Zigzag Iterator

Given two 1d vectors, implement an iterator to return their elements alternately.

For example, given two 1d vectors:

v1 = [1, 2] v2 = [3, 4, 5, 6]

By calling next repeatedly until hasNext returns false, the order of elements returned by next should be: [1, 3, 2, 4, 5, 6].

Follow up: What if you are given k 1d vectors? How well can your code be extended to such cases?

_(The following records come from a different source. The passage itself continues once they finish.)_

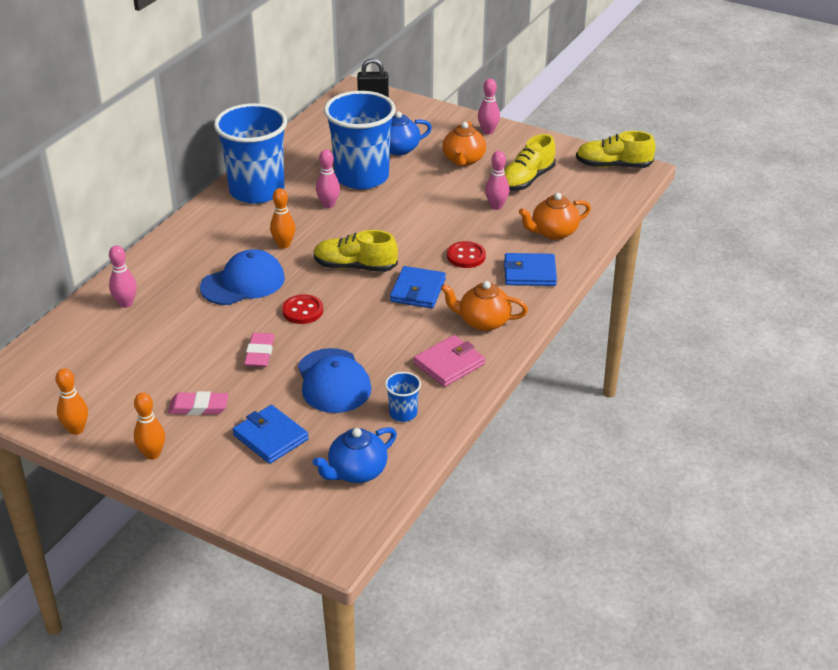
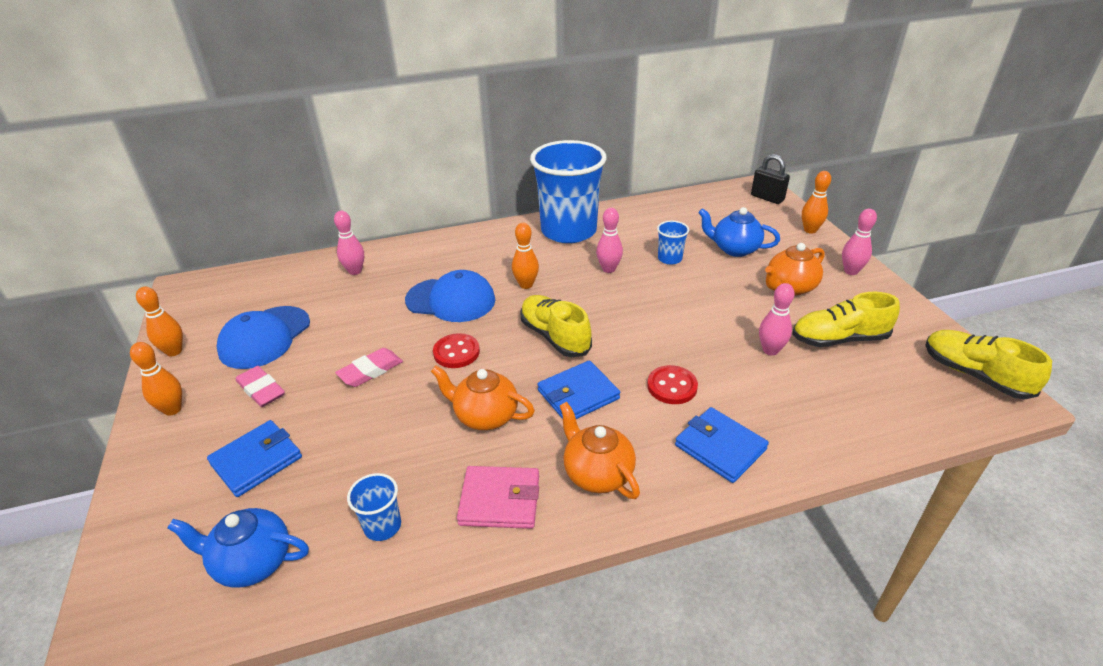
camera: 45 degrees right, 0 degrees up
blue wallet [233,405,309,464] -> blue wallet turned 45 degrees clockwise [207,420,302,497]
blue cap [298,348,372,413] -> blue cap moved to [217,306,310,369]
blue cup [324,91,396,189] -> blue cup [657,221,689,264], size x0.41
orange teapot [519,193,591,240] -> orange teapot moved to [431,366,535,430]
none -> orange bowling pin [802,171,831,234]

Clarification for the follow up question - Update (2015-09-18): The "Zigzag" order is not clearly defined and is ambiguous for k > 2 cases. If "Zigzag" does not look right to you, replace "Zigzag" with "Cyclic". For example, given the following input:

[1,2,3] [4,5,6,7] [8,9]

It should return [1,4,8,2,5,9,3,6,7].

Solution

public class ZigzagIterator {

     boolean flag;
    Iterator<Integer> iterator1;
    Iterator<Integer> iterator2;

    public ZigzagIterator(List<Integer> v1, List<Integer> v2) {
        iterator1 = v1.iterator();
        iterator2 = v2.iterator();
        flag = true;
    }

    public int next() {
        if (hasNext()) {
            if (!iterator1.hasNext()) {
                return iterator2.next();
            }

            if (!iterator2.hasNext()) {
                return iterator1.next();
            }

            if (flag && iterator1.hasNext()) {
                flag = false;
                return iterator1.next();
            }

            if (!flag && iterator2.hasNext()) {
                flag = true;
                return iterator2.next();
            }
        }
            return Integer.MIN_VALUE;

    }

    public boolean hasNext() {
        return iterator1.hasNext() || iterator2.hasNext();
    }
}

/**
 * Your ZigzagIterator object will be instantiated and called as such:
 * ZigzagIterator i = new ZigzagIterator(v1, v2);
 * while (i.hasNext()) v[f()] = i.next();
 */